Function-Space ADMM for Decentralized Federated Learning: A Control Theoretic Perspective
For decentralized federated learning systems, this method addresses severe non-IID data challenges, outperforming existing approaches in convergence speed and accuracy.
FedF-ADMM tackles performance degradation in decentralized federated learning under non-IID data by operating in function space with ADMM updates projected via knowledge distillation, achieving faster and more stable convergence with higher accuracy and better consensus.
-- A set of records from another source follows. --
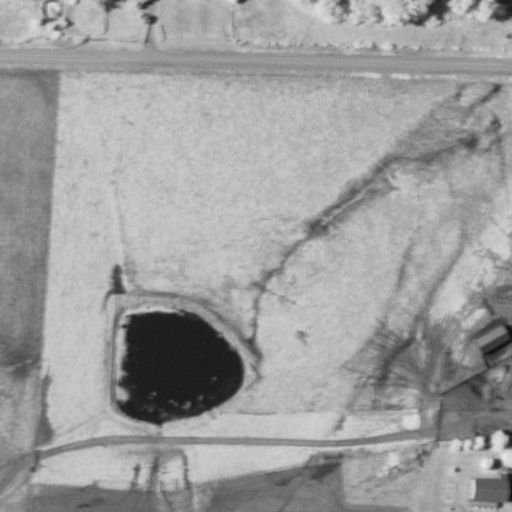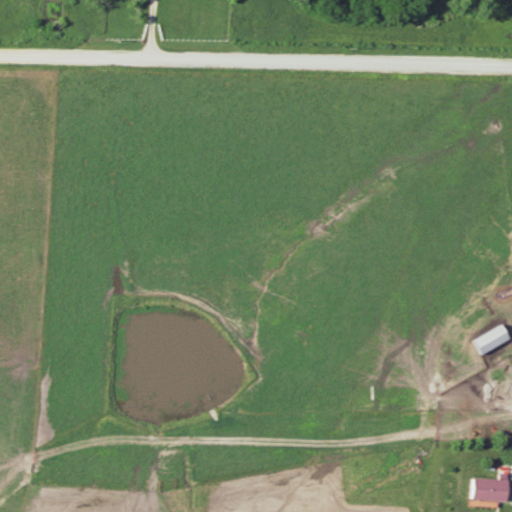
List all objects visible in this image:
road: (153, 31)
road: (255, 64)
building: (484, 489)
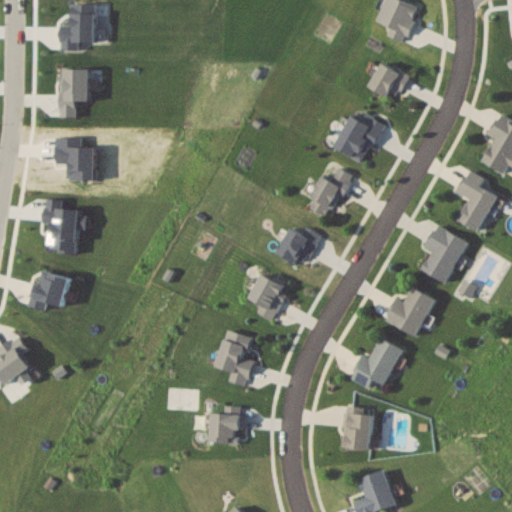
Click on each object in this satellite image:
building: (389, 79)
road: (11, 96)
building: (501, 145)
building: (329, 191)
building: (476, 199)
road: (366, 252)
building: (444, 252)
building: (411, 310)
building: (378, 364)
building: (359, 428)
building: (376, 493)
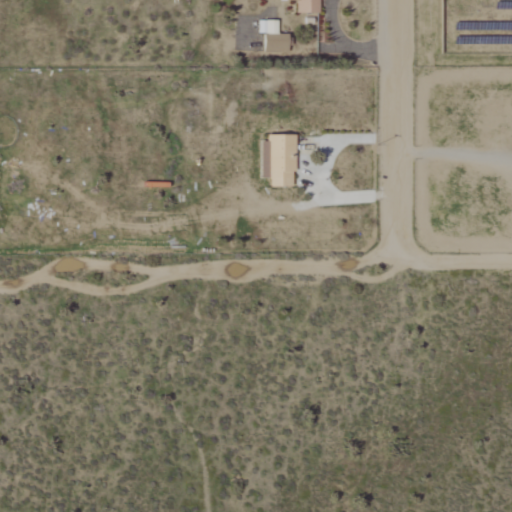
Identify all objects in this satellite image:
building: (306, 6)
building: (265, 26)
road: (346, 44)
road: (393, 130)
building: (274, 159)
road: (321, 170)
road: (253, 262)
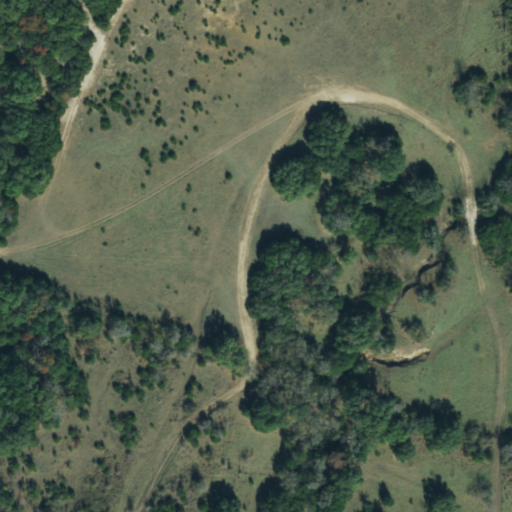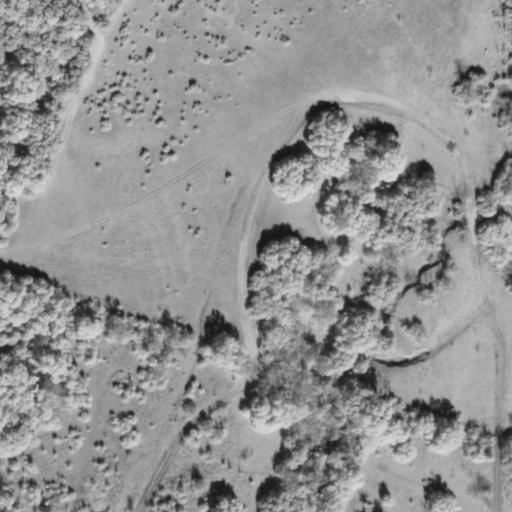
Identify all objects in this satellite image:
road: (396, 111)
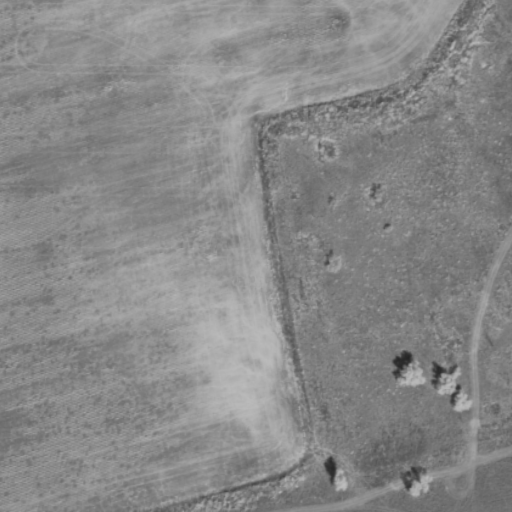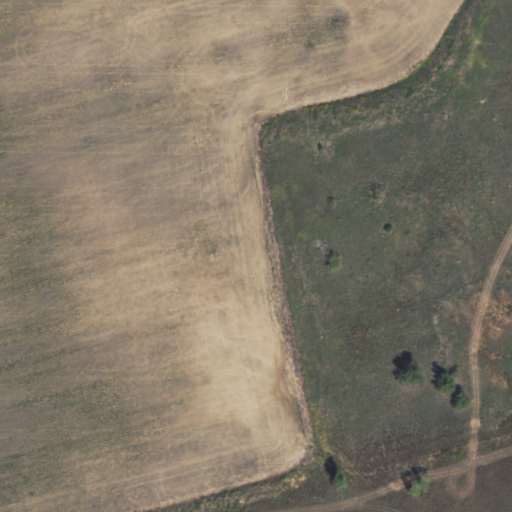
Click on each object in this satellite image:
road: (507, 398)
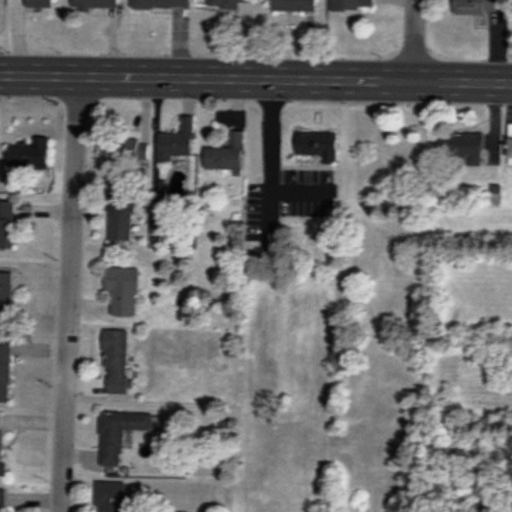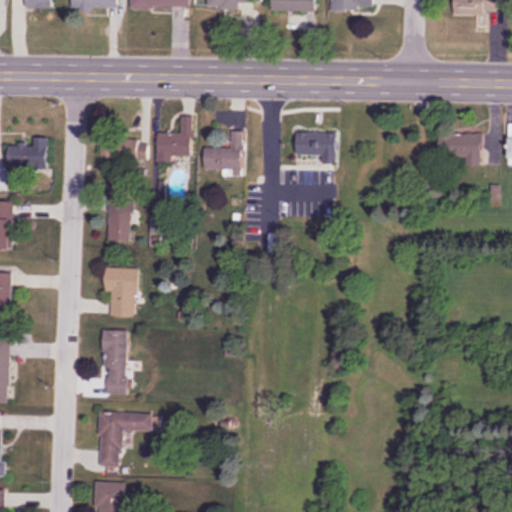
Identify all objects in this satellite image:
building: (0, 2)
building: (161, 3)
building: (228, 3)
building: (39, 4)
building: (96, 4)
building: (294, 5)
building: (353, 5)
building: (477, 6)
road: (414, 38)
road: (255, 73)
building: (510, 140)
building: (178, 142)
building: (317, 143)
building: (125, 149)
building: (462, 149)
building: (31, 154)
building: (228, 156)
road: (271, 158)
building: (263, 189)
building: (121, 219)
building: (7, 223)
building: (305, 234)
road: (68, 290)
building: (123, 290)
building: (6, 296)
building: (117, 359)
building: (5, 369)
building: (120, 433)
building: (1, 442)
building: (113, 496)
building: (2, 500)
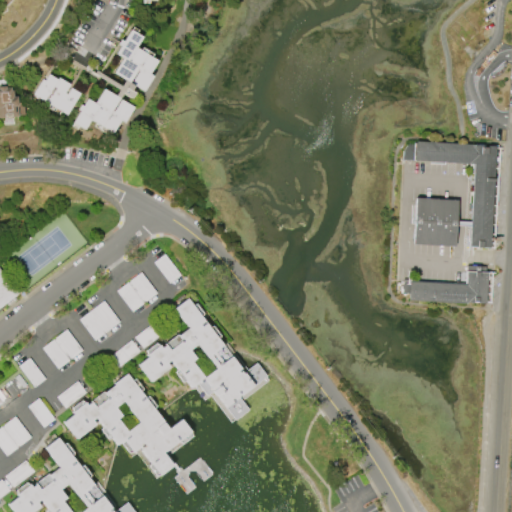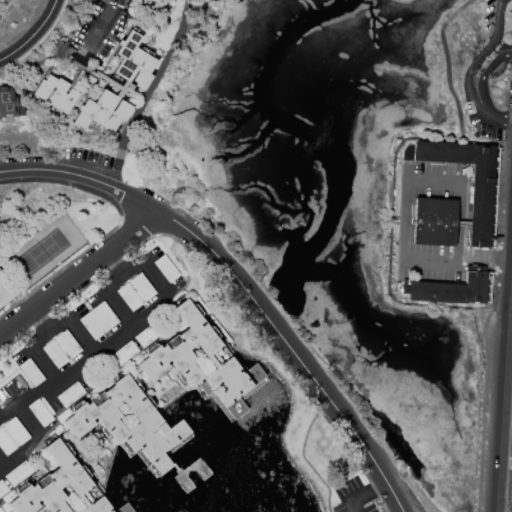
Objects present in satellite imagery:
building: (151, 0)
road: (32, 34)
road: (100, 34)
building: (132, 64)
road: (488, 64)
road: (471, 69)
building: (117, 86)
building: (54, 93)
building: (54, 93)
building: (7, 102)
building: (9, 103)
building: (102, 112)
road: (121, 166)
building: (465, 180)
building: (467, 180)
road: (406, 208)
building: (433, 221)
building: (434, 221)
building: (165, 268)
road: (149, 272)
road: (80, 277)
road: (241, 284)
building: (5, 289)
building: (450, 290)
building: (451, 290)
building: (135, 291)
road: (93, 295)
road: (115, 310)
building: (98, 320)
building: (98, 320)
building: (149, 334)
road: (79, 338)
building: (61, 349)
building: (123, 353)
building: (197, 358)
building: (201, 361)
road: (85, 363)
building: (31, 372)
road: (504, 378)
building: (70, 394)
road: (9, 408)
building: (39, 412)
building: (119, 417)
road: (28, 418)
building: (128, 422)
building: (11, 435)
building: (6, 443)
road: (304, 456)
road: (2, 462)
building: (18, 473)
building: (59, 487)
building: (3, 488)
building: (63, 488)
road: (363, 495)
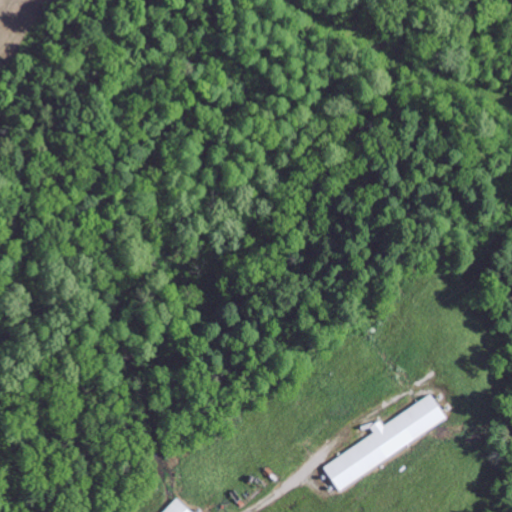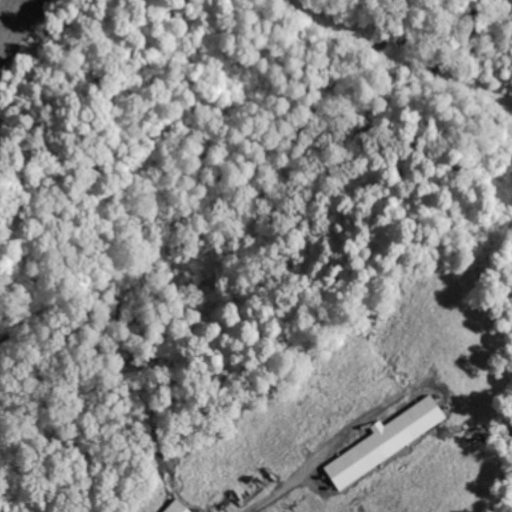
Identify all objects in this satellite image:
building: (388, 441)
building: (179, 506)
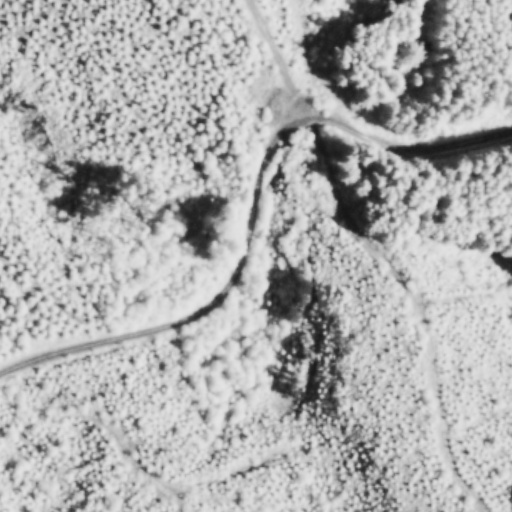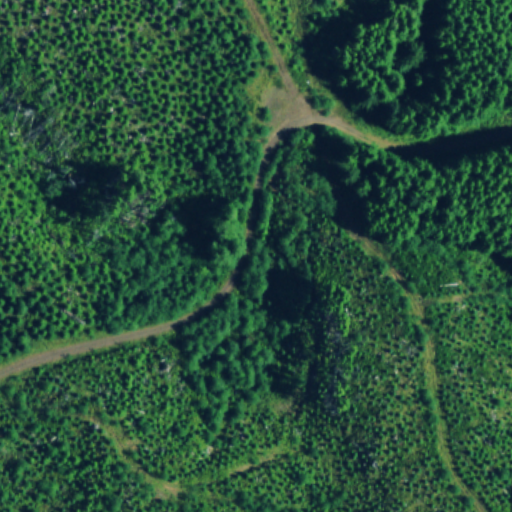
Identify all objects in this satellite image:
road: (282, 69)
road: (256, 214)
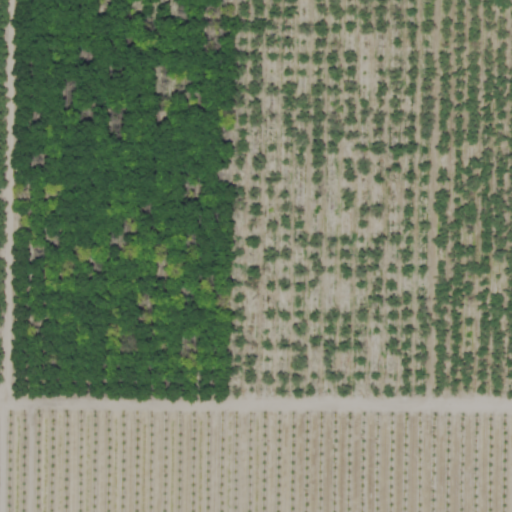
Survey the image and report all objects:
crop: (256, 256)
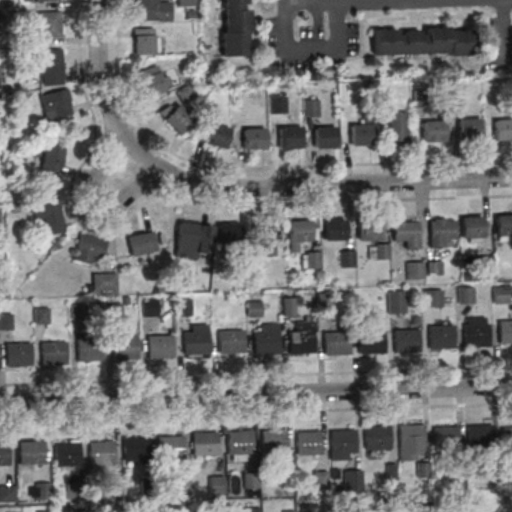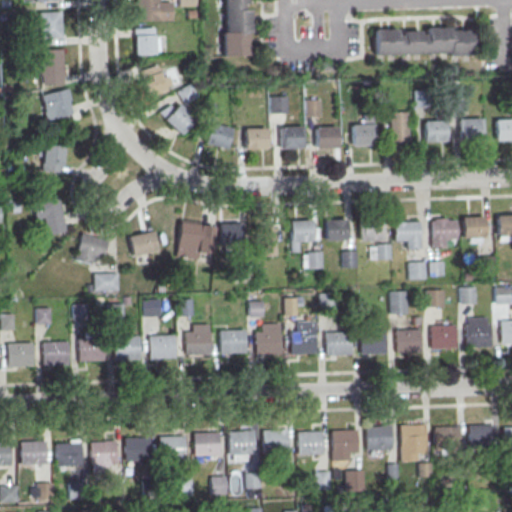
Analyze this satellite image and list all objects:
building: (42, 0)
road: (339, 0)
building: (146, 9)
building: (152, 10)
building: (47, 23)
building: (49, 24)
building: (234, 27)
road: (504, 30)
building: (145, 40)
building: (421, 40)
road: (310, 48)
building: (50, 61)
road: (80, 63)
building: (50, 66)
building: (151, 80)
building: (276, 103)
building: (55, 104)
building: (310, 107)
building: (176, 117)
building: (397, 126)
building: (467, 127)
building: (503, 128)
building: (468, 129)
building: (502, 129)
building: (432, 130)
building: (433, 130)
building: (215, 134)
building: (360, 134)
building: (361, 134)
building: (289, 136)
building: (323, 136)
building: (254, 137)
building: (289, 137)
building: (325, 137)
building: (254, 138)
building: (51, 158)
road: (254, 168)
road: (238, 186)
road: (95, 203)
road: (240, 204)
road: (142, 209)
building: (49, 213)
building: (503, 225)
building: (471, 226)
building: (503, 226)
building: (471, 227)
building: (334, 228)
building: (334, 229)
building: (369, 229)
building: (300, 230)
building: (368, 230)
building: (439, 230)
building: (440, 230)
building: (230, 231)
building: (406, 232)
building: (406, 233)
building: (191, 239)
building: (264, 240)
building: (141, 242)
building: (141, 243)
building: (88, 247)
building: (377, 250)
building: (346, 258)
building: (310, 259)
building: (434, 267)
building: (414, 269)
building: (103, 281)
building: (465, 294)
building: (500, 294)
building: (431, 297)
building: (395, 301)
building: (287, 305)
building: (148, 306)
building: (183, 306)
building: (252, 307)
building: (41, 314)
building: (504, 330)
building: (475, 331)
building: (505, 331)
building: (440, 335)
building: (476, 335)
building: (441, 336)
building: (301, 337)
building: (196, 338)
building: (301, 338)
building: (265, 339)
building: (266, 339)
building: (405, 339)
building: (229, 340)
building: (407, 340)
building: (230, 341)
building: (370, 341)
building: (371, 341)
building: (194, 342)
building: (335, 342)
building: (336, 343)
building: (159, 345)
building: (159, 345)
building: (124, 346)
building: (124, 347)
building: (88, 348)
building: (89, 349)
building: (52, 352)
building: (53, 352)
building: (18, 353)
building: (18, 354)
road: (256, 374)
road: (256, 393)
road: (256, 411)
building: (479, 434)
building: (412, 435)
building: (445, 435)
building: (508, 435)
building: (376, 436)
building: (480, 436)
building: (376, 437)
building: (446, 437)
building: (507, 437)
building: (272, 440)
building: (274, 440)
building: (410, 440)
building: (342, 441)
building: (204, 442)
building: (204, 442)
building: (239, 442)
building: (307, 442)
building: (307, 442)
building: (238, 443)
building: (341, 443)
building: (169, 446)
building: (169, 447)
building: (135, 448)
building: (135, 448)
building: (31, 451)
building: (31, 452)
building: (100, 452)
building: (4, 453)
building: (66, 453)
building: (66, 453)
building: (101, 454)
building: (422, 468)
building: (350, 478)
building: (250, 479)
building: (319, 479)
building: (321, 479)
building: (352, 479)
building: (251, 480)
building: (215, 483)
building: (216, 484)
building: (183, 485)
building: (43, 490)
building: (75, 491)
building: (6, 492)
building: (6, 493)
building: (423, 507)
building: (251, 509)
building: (44, 511)
building: (44, 511)
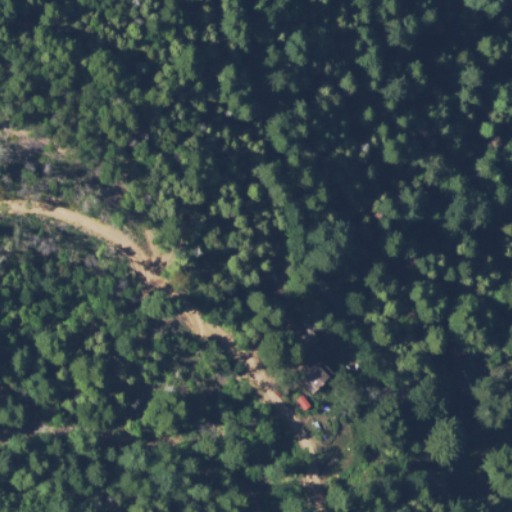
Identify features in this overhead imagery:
building: (282, 298)
road: (192, 321)
building: (283, 324)
building: (458, 357)
building: (459, 357)
building: (306, 372)
building: (310, 374)
building: (475, 438)
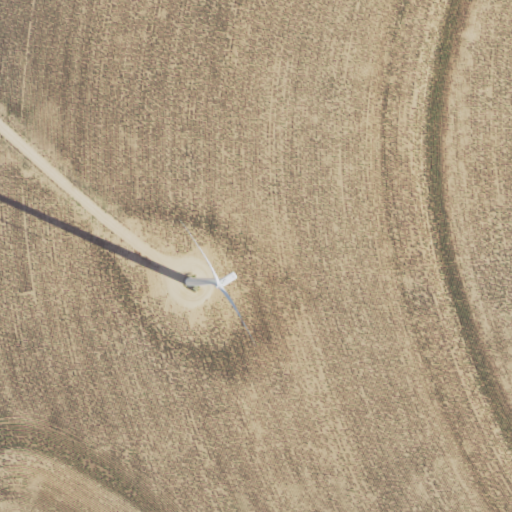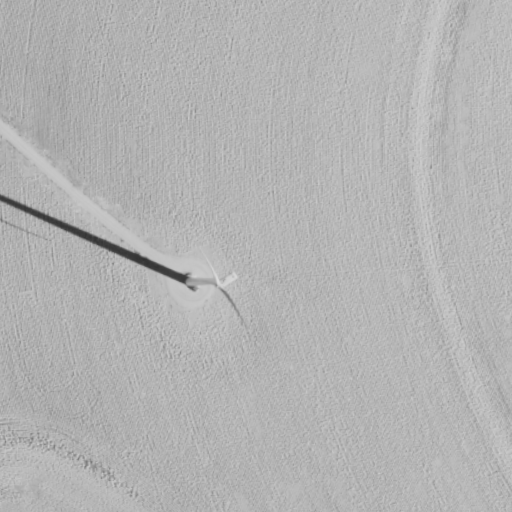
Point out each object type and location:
road: (76, 191)
wind turbine: (199, 291)
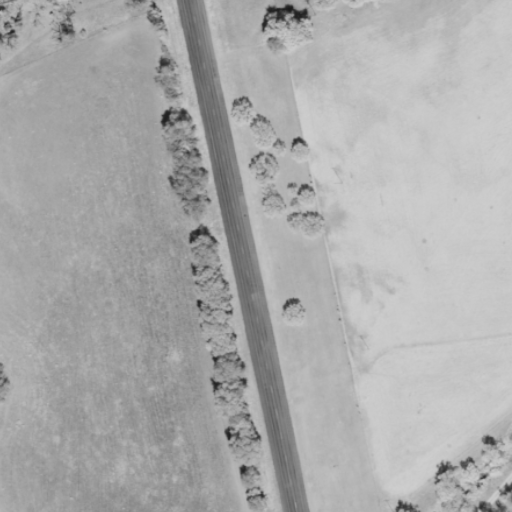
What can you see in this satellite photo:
road: (246, 256)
Decentralized federated learning (FL) is a promising approach for training machine learning models on sensor networks, Internet of Things (IoT) devices, and other edge systems where no central server exists. While federated learning offers advantages such as preserving data privacy, it often suffers from non-independent and identically distributed (IID) data distributions across devices, which cause significant performance degradation. This issue is particularly severe when directly optimizing model parameters, because neural network training is inherently non-convex and standard convergence guarantees for convex optimization do not apply. Unlike existing decentralized FL methods that primarily operate in parameter space, we propose federated function-space alternating direction method of multipliers (FedF-ADMM). FedF-ADMM exploits the convexity of loss functionals within function space to derive alternating direction method of multipliers (ADMM)-based update directions, which are subsequently projected onto the parameter space via knowledge distillation. We further introduce a stabilization coefficient to enhance robustness under severe non-IID settings and analyze its behavior from a control-theoretic perspective by interpreting it as a proportional-integral (PI) term. Experiments under challenging non-IID scenarios, including settings where each device has data from only a single label, demonstrate that FedF-ADMM achieves faster and more stable convergence than existing decentralized FL methods, while attaining higher accuracy and better consensus among devices.